Una de las virtudes de la democracia es trasladar la incertidumbre al resultado electoral. La alternancia es una expresión natural del sistema, indeseable para quienes gobiernan, pero inevitable. Ganar o perder inherente a la vida democrática. Para el PRI, el desenlace de la elección presidencial de 2000 fue traumático, pero no menos la derrota de 1989, cuando Luis Donaldo Colosio anunció que el PAN, con Ernesto Ruffo, vencía al PRI y a su candidata Margarita Ortega, en BC. Aquella primera derrota en una elección de gobernador fue preludio de la alternancia.
En una democracia los partidos son proyectos precarios en su estancia en el poder. Pueden estar largo tiempo en el gobierno, pero inevitable enfrentarán la derrota. Algunos desaparecen porque su fuerza no radica en su representación social, sino en el control del aparato gubernamental. Como señalara Colosio el 6 de marzo de 1994, sólo los partidos autoritarios invocan la historia como razón de existencia en el gobierno; allí se está por el voto y el sufragio ciudadano no tiene dueño ni destino unívoco.
Hace dos décadas, el Journal of Democracy introdujo el concepto de “autoritarismo competitivo”, que describe regímenes donde existen instituciones democráticas, pero su funcionamiento está distorsionado por el abuso del poder. La competencia es real, pero injusta, marcada por la intervención de autoridades que limitan las libertades y propician ventajas para los gobernantes, su partido y candidatos.

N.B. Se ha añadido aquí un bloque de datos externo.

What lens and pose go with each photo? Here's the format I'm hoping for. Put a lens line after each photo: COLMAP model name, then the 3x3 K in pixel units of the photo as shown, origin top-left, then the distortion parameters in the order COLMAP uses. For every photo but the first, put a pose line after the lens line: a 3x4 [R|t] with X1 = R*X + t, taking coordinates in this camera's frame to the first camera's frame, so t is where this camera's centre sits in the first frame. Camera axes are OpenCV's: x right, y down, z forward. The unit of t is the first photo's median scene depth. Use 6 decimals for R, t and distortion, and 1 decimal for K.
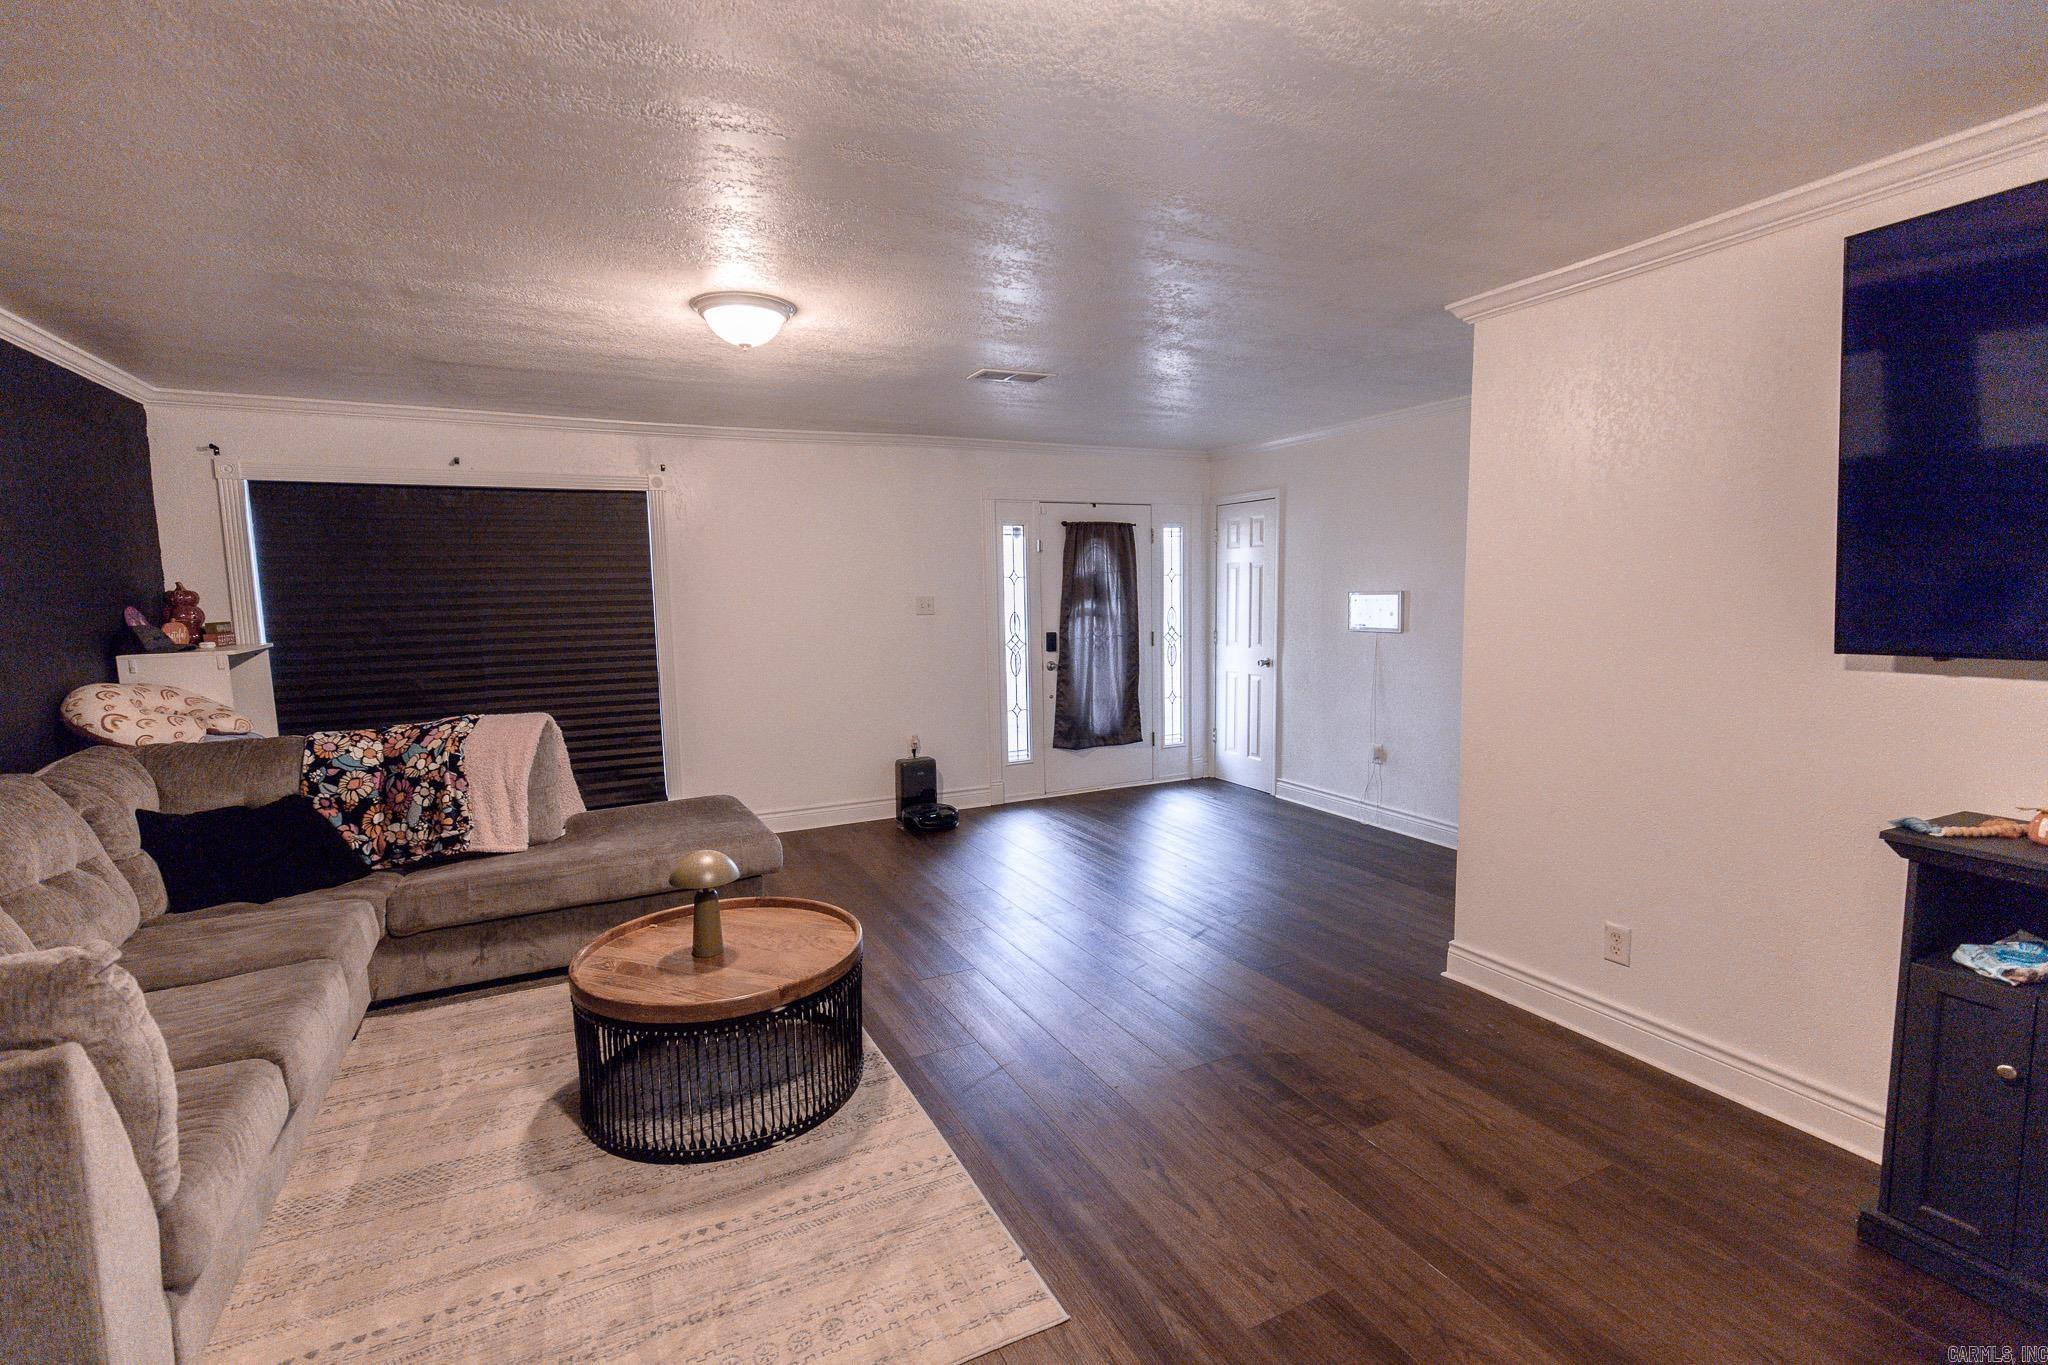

El autoritarismo genera dos efectos perniciosos: primero, confunde al gobierno y a la administración pública con el régimen político; segundo, convierte la pluralidad y las libertades en amenazas. Para estos regímenes, la crítica y la disidencia son vistas como expresiones de la oposición y, por tanto, como enemigos.
Este ha sido el curso del obradorismo en el poder. Se descalifica y desacredita a víctimas de violencia, padres de niños con cáncer que exigen medicamentos y a feministas que denuncian la creciente violencia de género y los feminicidios, mientras que los medios, periodistas y analistas independientes enfrentan insultos y calumnias. Un gobierno incapaz de aceptar el escrutinio social, tarea esencial de la democracia.
Llama la atención que el Papa León XIV se refiera al derecho de la información para que los pueblos puedan tomar decisiones libres. Sus palabras no tienen desperdicio: “la comunicación, en efecto, no es solo transmisión de información, sino creación de una cultura, de entornos humanos y digitales que se conviertan en espacios de diálogo y confrontación”. En otra parte agrega: “Una comunicación desarmada y desarmante nos permite compartir una visión diferente del mundo y actuar de forma coherente con nuestra dignidad humana”. Qué se puede decir frente al discurso de odio que separa y divide, que polariza y niega una auténtica deliberación, particularmente cuando proviene de la más elevada oficina pública.
La mayor traición a la democracia no es del expresidente López Obrador o de su sucesora, sino de los factores que deberían moderar al poder: la sociedad, las empresas y los medios de comunicación. Muy alentador que el Papa en sus primeros mensajes pondere el valor de la comunicación, la deliberación y el debate público. Lamentablemente, los medios propician que la propaganda se imponga y que la información circule según las líneas oficiales; mientras, las voces críticas, aunque presentes, tienen un impacto limitado en la opinión pública.
Inicialmente, la demonización no alcanzó a la oposición formal. Sin embargo, tras las elecciones intermedias, la confrontación se intensificó. El propio presidente y, ahora, la presidenta Sheinbaum han asumido una postura intransigente contra la ya reducida y en crisis oposición. El miedo al que diciente se refleja en una retórica agresiva, hostil y en un discurso sin matices.
El episodio reciente con el expresidente Zedillo refleja este temor. La respuesta oficial no aborda el contenido de sus críticas, sino al mensajero. La furia y el exceso son proporcionales al miedo, un miedo que tiene como referencia la verdad: la simulación de la elección popular de jueces y sus perniciosos efectos en la república, la falta de transparencia en las obras públicas y la ausencia de rendición de cuentas.
El llamado a la unidad es otra expresión del miedo. No se invoca para enfrentar amenazas reales como el crimen organizado o las comprometedoras tensiones con Estados Unidos, sino para proteger al régimen. En el contexto de un poder que ve enemigos en cada crítica, la unidad es recurso para defender al régimen, no al país.